The role of joint nerves and mast cells in the alteration of vasoactive intestinal peptide (VIP) sensitivity during inflammation progression in rats
- PMID: 15723091
- PMCID: PMC1576122
- DOI: 10.1038/sj.bjp.0706169
The role of joint nerves and mast cells in the alteration of vasoactive intestinal peptide (VIP) sensitivity during inflammation progression in rats
Abstract
The present study examined the peripheral effects of vasoactive intestinal peptide (VIP) on rat knee joint blood flow during acute and chronic inflammation. The involvement of joint nerves and synovial mast cells on these effects was also investigated. Prior to blood flow assessment, animals were deeply anaesthetised with ethyl carbamate (urethane; 2 mg kg(-1) i.p.). Local application of VIP (10(-13)-10(-9) mol) onto the capsular surface of normal rat knee joints caused a dose-dependent increase in synovial perfusion with an ED50 of 1.2 x 10(-11) mol. The dilator effect of the peptide was transient with the maximal response occurring approximately 1 min after drug administration. VIP-induced vasodilatation was blocked by co-administration of the VIP receptor antagonist VIP(6-28) (10(-9) mol). The inhibitory effect of the antagonist was consistent across the entire VIP dose range (P=0.01). The vasoresponsiveness to VIP was significantly attenuated in acutely inflamed joints; however, surgical denervation of acutely inflamed knees re-established the vasodilator effect of the neuropeptide.
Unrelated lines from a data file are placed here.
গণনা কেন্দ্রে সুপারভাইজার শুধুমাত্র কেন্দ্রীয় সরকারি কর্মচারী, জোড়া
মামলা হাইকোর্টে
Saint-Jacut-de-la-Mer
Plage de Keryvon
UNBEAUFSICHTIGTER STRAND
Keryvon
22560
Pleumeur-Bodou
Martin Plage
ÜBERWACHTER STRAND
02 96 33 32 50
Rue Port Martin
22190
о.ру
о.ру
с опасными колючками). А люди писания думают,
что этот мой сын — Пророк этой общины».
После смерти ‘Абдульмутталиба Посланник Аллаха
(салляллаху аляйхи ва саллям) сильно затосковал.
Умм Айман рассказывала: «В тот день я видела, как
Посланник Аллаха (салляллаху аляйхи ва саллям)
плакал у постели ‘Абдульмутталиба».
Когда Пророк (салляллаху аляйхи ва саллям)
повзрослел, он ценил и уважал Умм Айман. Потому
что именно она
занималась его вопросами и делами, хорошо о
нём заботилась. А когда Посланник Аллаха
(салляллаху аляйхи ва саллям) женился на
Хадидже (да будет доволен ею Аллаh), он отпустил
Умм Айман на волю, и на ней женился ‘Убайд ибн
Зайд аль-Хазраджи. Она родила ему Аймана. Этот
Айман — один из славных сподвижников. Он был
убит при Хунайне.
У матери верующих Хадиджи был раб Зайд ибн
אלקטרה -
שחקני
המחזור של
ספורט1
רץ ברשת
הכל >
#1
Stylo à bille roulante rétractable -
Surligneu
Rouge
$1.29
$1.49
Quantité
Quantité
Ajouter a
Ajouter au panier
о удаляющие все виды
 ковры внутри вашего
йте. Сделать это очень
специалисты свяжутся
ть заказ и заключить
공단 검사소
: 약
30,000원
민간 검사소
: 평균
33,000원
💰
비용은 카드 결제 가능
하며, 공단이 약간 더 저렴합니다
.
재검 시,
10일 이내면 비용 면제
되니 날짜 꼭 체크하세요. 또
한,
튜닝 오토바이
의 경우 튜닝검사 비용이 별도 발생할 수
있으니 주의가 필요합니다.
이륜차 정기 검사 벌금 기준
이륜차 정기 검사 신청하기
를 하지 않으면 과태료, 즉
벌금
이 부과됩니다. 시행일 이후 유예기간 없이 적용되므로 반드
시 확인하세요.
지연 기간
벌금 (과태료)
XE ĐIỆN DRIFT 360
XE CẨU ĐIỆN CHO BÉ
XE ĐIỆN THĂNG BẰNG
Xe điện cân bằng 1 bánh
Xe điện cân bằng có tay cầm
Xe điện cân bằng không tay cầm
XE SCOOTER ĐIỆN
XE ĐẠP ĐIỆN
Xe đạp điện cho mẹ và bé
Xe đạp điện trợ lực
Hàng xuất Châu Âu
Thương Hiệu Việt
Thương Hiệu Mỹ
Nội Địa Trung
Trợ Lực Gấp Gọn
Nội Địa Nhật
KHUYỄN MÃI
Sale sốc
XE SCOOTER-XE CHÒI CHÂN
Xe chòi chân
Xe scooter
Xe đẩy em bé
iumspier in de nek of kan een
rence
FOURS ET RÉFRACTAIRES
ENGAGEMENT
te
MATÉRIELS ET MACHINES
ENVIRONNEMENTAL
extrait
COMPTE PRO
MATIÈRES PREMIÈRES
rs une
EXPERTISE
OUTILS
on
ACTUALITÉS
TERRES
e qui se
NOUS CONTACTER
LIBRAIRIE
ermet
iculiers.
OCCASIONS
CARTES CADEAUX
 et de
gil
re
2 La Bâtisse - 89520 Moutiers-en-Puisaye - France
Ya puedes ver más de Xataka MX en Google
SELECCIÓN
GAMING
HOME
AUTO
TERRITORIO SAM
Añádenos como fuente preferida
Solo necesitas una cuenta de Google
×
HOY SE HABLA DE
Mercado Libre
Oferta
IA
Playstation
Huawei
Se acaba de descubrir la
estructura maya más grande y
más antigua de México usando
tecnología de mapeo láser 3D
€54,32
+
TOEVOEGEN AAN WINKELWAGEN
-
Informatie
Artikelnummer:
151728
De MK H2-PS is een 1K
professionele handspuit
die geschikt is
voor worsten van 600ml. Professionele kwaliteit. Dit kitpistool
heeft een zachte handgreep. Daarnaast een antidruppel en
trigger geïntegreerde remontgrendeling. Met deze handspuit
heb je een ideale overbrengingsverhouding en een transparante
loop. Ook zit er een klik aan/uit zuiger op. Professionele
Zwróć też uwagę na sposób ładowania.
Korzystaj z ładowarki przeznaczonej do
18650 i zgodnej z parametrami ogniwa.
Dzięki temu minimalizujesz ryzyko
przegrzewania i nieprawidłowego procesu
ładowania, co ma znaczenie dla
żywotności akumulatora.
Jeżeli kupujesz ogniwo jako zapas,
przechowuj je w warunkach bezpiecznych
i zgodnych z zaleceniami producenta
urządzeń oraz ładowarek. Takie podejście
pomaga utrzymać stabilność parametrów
Topical application of VIP to 1- and 3-week adjuvant monoarthritic knees produced a hyperaemic response, which was not significantly different from normal (P=0.06 and 0.73 for 1- and 3-week adjuvant treated joints, respectively). Stabilisation of synovial mast cells by disodium cromoglycate (cromolyn) pretreatment did not alter the vasoresponsiveness to VIP in acute or chronically inflamed joints. The vasodilatatory effect of VIP is lost during acute knee joint inflammation and this abrogated effect is neurally dependent. In the chronic phase of knee joint inflammation, VIP-mediated hyperaemia recovers to normal levels. Synovial mast cells do not influence the vasomotor effects of exogenously applied VIP in inflamed knee joints.